What good could come from a motorcycle wreck?
byAug 4, 2014
We’re lucky to be alive, I thought, looking up at the flickering fluorescent light above my hospital bed. My husband, Tim, was recovering in the next bed over. This was hardly how I’d wanted to spend our 31st wedding anniversary–surrounded by beeping heart monitors and dripping IVs.
Tim and I had put months of planning into our special day. We barely saw each other during the week–I worked at a Christian home for abused kids and Tim worked long shifts at a factory–so I was excited to finally have some time with him.
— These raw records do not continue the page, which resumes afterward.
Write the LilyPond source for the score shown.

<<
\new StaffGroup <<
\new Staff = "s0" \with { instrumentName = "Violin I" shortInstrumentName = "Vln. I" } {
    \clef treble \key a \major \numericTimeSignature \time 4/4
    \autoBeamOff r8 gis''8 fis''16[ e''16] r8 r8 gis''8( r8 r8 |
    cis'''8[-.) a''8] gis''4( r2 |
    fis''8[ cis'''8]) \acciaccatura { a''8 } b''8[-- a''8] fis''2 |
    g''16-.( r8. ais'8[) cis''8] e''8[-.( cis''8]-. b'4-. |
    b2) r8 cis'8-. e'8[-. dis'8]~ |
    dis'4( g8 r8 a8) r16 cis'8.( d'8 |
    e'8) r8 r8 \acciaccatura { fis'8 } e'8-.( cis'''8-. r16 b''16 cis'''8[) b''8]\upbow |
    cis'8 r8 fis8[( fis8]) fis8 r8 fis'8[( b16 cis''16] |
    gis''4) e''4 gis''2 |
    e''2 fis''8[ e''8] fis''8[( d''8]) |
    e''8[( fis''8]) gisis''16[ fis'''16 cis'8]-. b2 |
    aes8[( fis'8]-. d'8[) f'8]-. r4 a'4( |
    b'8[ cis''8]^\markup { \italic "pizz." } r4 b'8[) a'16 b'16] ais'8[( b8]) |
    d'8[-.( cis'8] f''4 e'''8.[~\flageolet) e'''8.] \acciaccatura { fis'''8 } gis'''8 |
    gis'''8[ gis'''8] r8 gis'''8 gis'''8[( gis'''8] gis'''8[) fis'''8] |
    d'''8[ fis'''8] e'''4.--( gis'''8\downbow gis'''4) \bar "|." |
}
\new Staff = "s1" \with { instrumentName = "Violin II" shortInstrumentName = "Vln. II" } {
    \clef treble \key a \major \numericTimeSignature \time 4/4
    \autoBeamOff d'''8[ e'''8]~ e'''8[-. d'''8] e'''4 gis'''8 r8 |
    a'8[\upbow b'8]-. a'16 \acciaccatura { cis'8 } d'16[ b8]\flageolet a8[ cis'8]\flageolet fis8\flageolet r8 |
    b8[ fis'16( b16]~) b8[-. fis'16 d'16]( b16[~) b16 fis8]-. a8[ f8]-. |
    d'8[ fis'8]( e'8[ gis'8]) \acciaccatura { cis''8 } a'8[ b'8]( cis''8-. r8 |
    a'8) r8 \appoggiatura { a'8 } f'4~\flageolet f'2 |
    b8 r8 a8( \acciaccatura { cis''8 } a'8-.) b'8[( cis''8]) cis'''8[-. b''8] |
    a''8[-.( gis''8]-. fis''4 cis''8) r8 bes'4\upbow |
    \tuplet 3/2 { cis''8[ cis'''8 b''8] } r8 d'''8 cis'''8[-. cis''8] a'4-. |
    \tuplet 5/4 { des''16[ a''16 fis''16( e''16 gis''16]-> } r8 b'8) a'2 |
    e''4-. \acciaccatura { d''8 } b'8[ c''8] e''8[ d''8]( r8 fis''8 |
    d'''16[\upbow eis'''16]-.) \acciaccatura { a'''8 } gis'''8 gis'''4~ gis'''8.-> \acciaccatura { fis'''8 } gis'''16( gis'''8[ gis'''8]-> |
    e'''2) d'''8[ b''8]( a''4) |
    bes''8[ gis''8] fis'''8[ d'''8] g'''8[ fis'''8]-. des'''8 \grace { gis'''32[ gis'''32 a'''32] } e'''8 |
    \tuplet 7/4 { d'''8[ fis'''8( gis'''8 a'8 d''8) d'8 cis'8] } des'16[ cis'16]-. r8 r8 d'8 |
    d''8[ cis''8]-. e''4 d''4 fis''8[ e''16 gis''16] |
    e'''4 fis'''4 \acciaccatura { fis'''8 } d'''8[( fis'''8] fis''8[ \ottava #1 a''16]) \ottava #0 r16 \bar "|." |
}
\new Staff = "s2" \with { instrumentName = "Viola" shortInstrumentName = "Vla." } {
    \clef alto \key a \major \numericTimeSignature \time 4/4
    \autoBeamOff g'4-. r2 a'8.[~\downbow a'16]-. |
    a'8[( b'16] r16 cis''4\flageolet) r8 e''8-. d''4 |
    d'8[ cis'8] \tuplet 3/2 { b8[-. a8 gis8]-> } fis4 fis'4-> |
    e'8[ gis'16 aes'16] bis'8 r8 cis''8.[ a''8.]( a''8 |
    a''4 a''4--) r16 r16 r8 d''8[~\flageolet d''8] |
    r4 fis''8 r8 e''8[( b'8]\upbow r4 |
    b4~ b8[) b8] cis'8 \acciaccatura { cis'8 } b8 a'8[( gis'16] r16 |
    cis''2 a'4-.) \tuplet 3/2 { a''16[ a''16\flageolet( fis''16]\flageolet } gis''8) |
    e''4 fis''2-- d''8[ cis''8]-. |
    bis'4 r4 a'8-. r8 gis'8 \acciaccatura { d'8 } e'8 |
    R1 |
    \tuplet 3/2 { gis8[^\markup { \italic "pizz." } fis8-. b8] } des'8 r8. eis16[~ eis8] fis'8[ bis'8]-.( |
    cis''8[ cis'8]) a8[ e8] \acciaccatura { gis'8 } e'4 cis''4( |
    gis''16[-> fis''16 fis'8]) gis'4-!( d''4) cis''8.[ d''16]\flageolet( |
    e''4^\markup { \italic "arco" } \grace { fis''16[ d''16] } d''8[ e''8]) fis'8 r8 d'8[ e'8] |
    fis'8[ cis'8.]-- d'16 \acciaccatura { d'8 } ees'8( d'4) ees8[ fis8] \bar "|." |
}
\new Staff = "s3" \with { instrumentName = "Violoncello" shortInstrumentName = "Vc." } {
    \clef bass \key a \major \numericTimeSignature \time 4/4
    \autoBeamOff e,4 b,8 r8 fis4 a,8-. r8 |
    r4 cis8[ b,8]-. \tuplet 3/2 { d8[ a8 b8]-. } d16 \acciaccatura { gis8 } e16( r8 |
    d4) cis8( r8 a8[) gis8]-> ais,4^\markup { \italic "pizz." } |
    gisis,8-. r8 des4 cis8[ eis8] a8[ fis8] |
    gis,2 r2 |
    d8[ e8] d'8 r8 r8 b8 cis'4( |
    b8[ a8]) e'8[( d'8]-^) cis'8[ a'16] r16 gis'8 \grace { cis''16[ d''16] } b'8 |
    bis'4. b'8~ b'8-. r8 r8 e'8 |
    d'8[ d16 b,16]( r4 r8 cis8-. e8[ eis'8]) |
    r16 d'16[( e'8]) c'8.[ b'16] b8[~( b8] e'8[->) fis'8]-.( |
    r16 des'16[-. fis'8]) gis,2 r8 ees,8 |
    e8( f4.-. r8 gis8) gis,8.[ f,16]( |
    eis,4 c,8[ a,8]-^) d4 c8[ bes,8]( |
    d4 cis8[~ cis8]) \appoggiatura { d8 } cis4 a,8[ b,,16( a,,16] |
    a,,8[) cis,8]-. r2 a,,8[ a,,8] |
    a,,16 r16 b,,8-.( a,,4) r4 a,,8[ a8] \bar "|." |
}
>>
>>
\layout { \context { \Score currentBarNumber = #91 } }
We hopped on our new, cherry red, Harley Softail, and headed out to a steakhouse to celebrate. I loved the feeling of the wind in my hair, my arms wrapped around Tim’s waist. Then came the sharp turn. The tires skidded on a patch of loose gravel. Tim lost control of the bike. I tumbled through the air… and everything went black.
I woke up with a broken back, four broken ribs, and a punctured lung. Tim needed surgery to put a plate in his head, and both his hands were in casts. The two of us would have to stay home from work for months.
God, I know I wanted more time with him, I thought, looking over at my husband, but this isn’t what I meant!
Our doctor came into the room, Tim’s chart in hand. “It will be a few weeks before we can get Tim scheduled for his surgery. But during his full body scan we saw a dark spot in his pancreas. I think we should get it tested.”
A dark spot? I wondered. Was he injured more than they thought? We quickly agreed to let the doctors look into it. They ran some tests. It was pancreatic carcinoma. Malignant.
Tim and I were shocked. Cancer? How could he be that sick without us knowing? The doctors removed the tumor a few weeks later, after he’d begun to recover from the accident, and scheduled him for chemotherapy and radiation treatments. “It’s a good thing we caught it now, before it was too late,” Tim’s oncologist said.
I ended up getting a lot more time to spend with Tim than a few months off work. 14 years, to be exact. Thanks to an accident that saved his life.